Tandis que j’assistais à la représentation en laquelle Marie-Agnès Gillot, sous les traits d’Eurydice, faisait ses adieux d’étoile à l’Opéra, je retenais mon souffle. Pourquoi cette légère pointe d’angoisse au cœur de la joie que j’éprouve toujours face à la danse, et particulièrement face à cette danseuse splendide, unique, qu’est Marie-Agnès Gillot?

Je tremble parce que se joue ici pour elle la dernière fois, comme étoile du moins. La salle le sait. Et elle, Marie-Agnès Gillot, sait que la salle sait. Nous pourrions encore redoubler la phrase d’ailleurs, jusqu’à lui donner quatre termes.

Ce rapport entre les deux savoirs, celui de la danseuse et celui de l’Autre, ici la salle, c’est d’abord de l’amour. De fait, l’amour fut palpable tout au long du ballet, en chaque geste de l’étoile s’adonnant à son public et à son art, en chaque souffle de la salle venant s’unir à elle. Exactement, nous disait-elle, comme elle le cherche dans la danse: l’Autre qui respire avec elle. L’inspiration, vibrante, de sa danse se trouve soulignée, épousée, par celle du chant d’Orphée. Entre danse et chant lyriques, entre le corps de Marie-Agnès Gillot et celui de la salle, la rencontre, sublime, est là. Splendeur absolue de cette dernière fois.

Où gît la tragédie alors, celle dont la possibilité me semble sourdre ce soir? Certes, Marie-Agnès Gillot n’a pas fait mystère de sa peine à quitter l’Opéra, à devoir éprouver, dans l’infini de ses dons, cette part de finitude. Mais le public pressent, comme elle-même certainement, que sa création appelle de nouveaux commencements, qui sauront conjurer l’irrémédiable de la fin. Aussi, la tragédie ne plane-t-elle pas dans l’après-cette-dernière-fois, mais bien au cœur de celle-ci, dont chacun sait qu’elle se produit en un intense présent.

Au-delà de cette conscience extrême, tendue, en pleine lumière, sur le fil d’un rendez-vous ultime – il n’y a qu’une seule dernière fois – opère aussi une force de l’ombre, un autre savoir, que la psychanalyse appelle l’inconscient. Ce savoir de l’ombre n’implique pas forcément le funeste, mais signifie l’insu. L’imprévisible, l’indicible, l’insaisissable. Et parfois le tragique. Je m’inquiète parce que je le sais, et que je me souviens.

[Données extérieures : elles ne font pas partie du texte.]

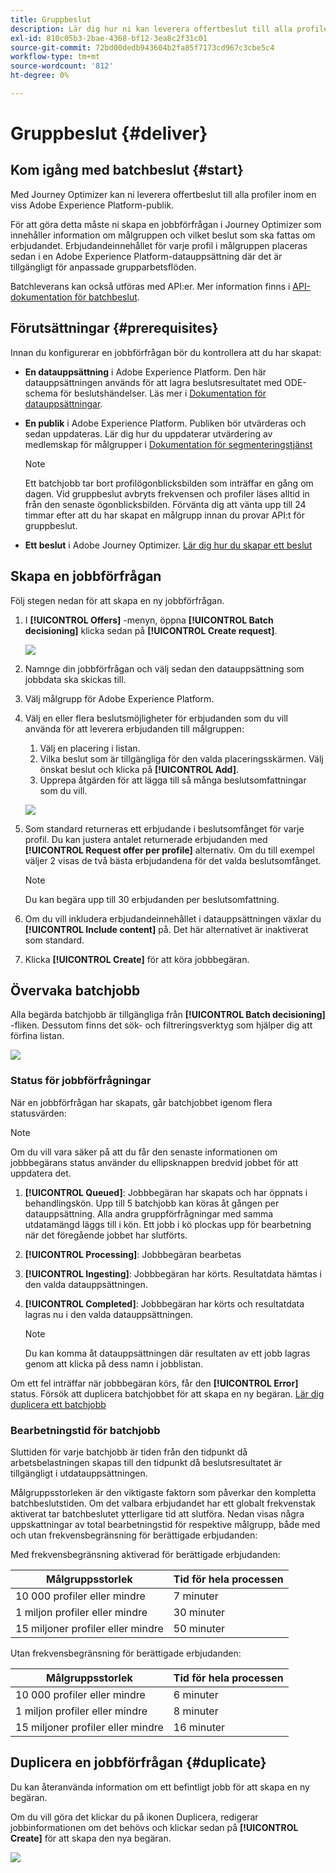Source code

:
 ```yaml
---
title: Gruppbeslut
description: Lär dig hur ni kan leverera offertbeslut till alla profiler inom en viss Adobe Experience Platform-publik.
exl-id: 810c05b3-2bae-4368-bf12-3ea8c2f31c01
source-git-commit: 72bd00dedb943604b2fa85f7173cd967c3cbe5c4
workflow-type: tm+mt
source-wordcount: '812'
ht-degree: 0%

---
```


# Gruppbeslut {#deliver}

## Kom igång med batchbeslut {#start}

Med Journey Optimizer kan ni leverera offertbeslut till alla profiler inom en viss Adobe Experience Platform-publik.

För att göra detta måste ni skapa en jobbförfrågan i Journey Optimizer som innehåller information om målgruppen och vilket beslut som ska fattas om erbjudandet. Erbjudandeinnehållet för varje profil i målgruppen placeras sedan i en Adobe Experience Platform-datauppsättning där det är tillgängligt för anpassade grupparbetsflöden.

Batchleverans kan också utföras med API:er. Mer information finns i [API-dokumentation för batchbeslut](api-reference/offer-delivery-api/batch-decisioning-api.md).

## Förutsättningar {#prerequisites}

Innan du konfigurerar en jobbförfrågan bör du kontrollera att du har skapat:

* **En datauppsättning** i Adobe Experience Platform. Den här datauppsättningen används för att lagra beslutsresultatet med ODE-schema för beslutshändelser. Läs mer i [Dokumentation för datauppsättningar](https://experienceleague.adobe.com/docs/experience-platform/catalog/datasets/overview.html).

* **En publik** i Adobe Experience Platform. Publiken bör utvärderas och sedan uppdateras. Lär dig hur du uppdaterar utvärdering av medlemskap för målgrupper i [Dokumentation för segmenteringstjänst](http://www.adobe.com/go/segmentation-overview-en)

  >[!NOTE]
  >
  >Ett batchjobb tar bort profilögonblicksbilden som inträffar en gång om dagen. Vid gruppbeslut avbryts frekvensen och profiler läses alltid in från den senaste ögonblicksbilden. Förvänta dig att vänta upp till 24 timmar efter att du har skapat en målgrupp innan du provar API:t för gruppbeslut.

* **Ett beslut** i Adobe Journey Optimizer. [Lär dig hur du skapar ett beslut](offer-activities/create-offer-activities.md)

<!-- in API doc, remove these info and add ref here-->

## Skapa en jobbförfrågan

Följ stegen nedan för att skapa en ny jobbförfrågan.

1. I **[!UICONTROL Offers]** -menyn, öppna **[!UICONTROL Batch decisioning]** klicka sedan på **[!UICONTROL Create request]**.

   ![](assets/batch-create.png)

1. Namnge din jobbförfrågan och välj sedan den datauppsättning som jobbdata ska skickas till.

1. Välj målgrupp för Adobe Experience Platform.

1. Välj en eller flera beslutsmöjligheter för erbjudanden som du vill använda för att leverera erbjudanden till målgruppen:
   1. Välj en placering i listan.
   1. Vilka beslut som är tillgängliga för den valda placeringsskärmen. Välj önskat beslut och klicka på **[!UICONTROL Add]**.
   1. Upprepa åtgärden för att lägga till så många beslutsomfattningar som du vill.

   ![](assets/batch-decision.png)

1. Som standard returneras ett erbjudande i beslutsomfånget för varje profil. Du kan justera antalet returnerade erbjudanden med **[!UICONTROL Request offer per profile]** alternativ. Om du till exempel väljer 2 visas de två bästa erbjudandena för det valda beslutsomfånget.

   >[!NOTE]
   >
   >Du kan begära upp till 30 erbjudanden per beslutsomfattning.

1. Om du vill inkludera erbjudandeinnehållet i datauppsättningen växlar du **[!UICONTROL Include content]** på. Det här alternativet är inaktiverat som standard.

1. Klicka **[!UICONTROL Create]** för att köra jobbbegäran.

## Övervaka batchjobb

Alla begärda batchjobb är tillgängliga från **[!UICONTROL Batch decisioning]** -fliken. Dessutom finns det sök- och filtreringsverktyg som hjälper dig att förfina listan.

![](assets/batch-list.png)

### Status för jobbförfrågningar

När en jobbförfrågan har skapats, går batchjobbet igenom flera statusvärden:

>[!NOTE]
>
>Om du vill vara säker på att du får den senaste informationen om jobbbegärans status använder du ellipsknappen bredvid jobbet för att uppdatera det.

1. **[!UICONTROL Queued]**: Jobbbegäran har skapats och har öppnats i behandlingskön. Upp till 5 batchjobb kan köras åt gången per datauppsättning. Alla andra gruppförfrågningar med samma utdatamängd läggs till i kön. Ett jobb i kö plockas upp för bearbetning när det föregående jobbet har slutförts.
1. **[!UICONTROL Processing]**: Jobbbegäran bearbetas
1. **[!UICONTROL Ingesting]**: Jobbbegäran har körts. Resultatdata hämtas i den valda datauppsättningen.
1. **[!UICONTROL Completed]**: Jobbbegäran har körts och resultatdata lagras nu i den valda datauppsättningen.

   >[!NOTE]
   >
   >Du kan komma åt datauppsättningen där resultaten av ett jobb lagras genom att klicka på dess namn i jobblistan.

Om ett fel inträffar när jobbbegäran körs, får den **[!UICONTROL Error]** status. Försök att duplicera batchjobbet för att skapa en ny begäran. [Lär dig duplicera ett batchjobb](#duplicate)

### Bearbetningstid för batchjobb

Sluttiden för varje batchjobb är tiden från den tidpunkt då arbetsbelastningen skapas till den tidpunkt då beslutsresultatet är tillgängligt i utdatauppsättningen.

Målgruppsstorleken är den viktigaste faktorn som påverkar den kompletta batchbeslutstiden. Om det valbara erbjudandet har ett globalt frekvenstak aktiverat tar batchbeslutet ytterligare tid att slutföra. Nedan visas några uppskattningar av total bearbetningstid för respektive målgrupp, både med och utan frekvensbegränsning för berättigade erbjudanden:

Med frekvensbegränsning aktiverad för berättigade erbjudanden:

| Målgruppsstorlek | Tid för hela processen |
|--------------|----------------------------|
| 10 000 profiler eller mindre | 7 minuter |
| 1 miljon profiler eller mindre | 30 minuter |
| 15 miljoner profiler eller mindre | 50 minuter |

Utan frekvensbegränsning för berättigade erbjudanden:

| Målgruppsstorlek | Tid för hela processen |
|--------------|----------------------------|
| 10 000 profiler eller mindre | 6 minuter |
| 1 miljon profiler eller mindre | 8 minuter |
| 15 miljoner profiler eller mindre | 16 minuter |

## Duplicera en jobbförfrågan {#duplicate}

Du kan återanvända information om ett befintligt jobb för att skapa en ny begäran.

Om du vill göra det klickar du på ikonen Duplicera, redigerar jobbinformationen om det behövs och klickar sedan på **[!UICONTROL Create]** för att skapa den nya begäran.

![](assets/batch-duplicate.png)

Par deux fois, l’héroïsme des demi-dieux et la tragédie de l’humain se sont noués sous mes yeux. 9 juillet 2006: Zinédine Zidane, céleste, au sommet de son aura, au terme d’un Coupe du monde étincelante, joue sa dernière fois en ce soir de finale; sa finale. 12 août 2017: Usain Bolt, le géant au charisme fou, est le dernier relayeur du quatre fois cent mètres aux Mondiaux d’athlétisme de Londres, pour le titre suprême et la course couronnant sa carrière. Par deux fois, sous l’effet de forces intérieures sans doute portées à une limite, sous l’effet d’un mystère intime à la fois grandiose et tragique, la foudre est tombée. Sur l’histoire de ces hommes magnifiques, mais surtout en eux.

Le monde ne les en a aimés que davantage, d’un amour rare comme eux, sublime ou sublimé, mais qui a eu son prix. J’aime aussi, depuis longtemps déjà, Marie-Agnès Gillot. Si je retiens mon souffle, c’est au nom de cet humble désir: puisse sa dernière fois seulement lui sourire.

L’ultime note, l’ultime geste s’achèvent. La salle entière se lève. Marie-Agnès Gillot rit et rayonne sous une pluie d’étoiles, de roses et de bravos. Toute en splendeur radieuse. La tragédie d’Eurydice, ce soir, est restée circonscrite au récit. Dieux – des enfers comme des cieux – merci.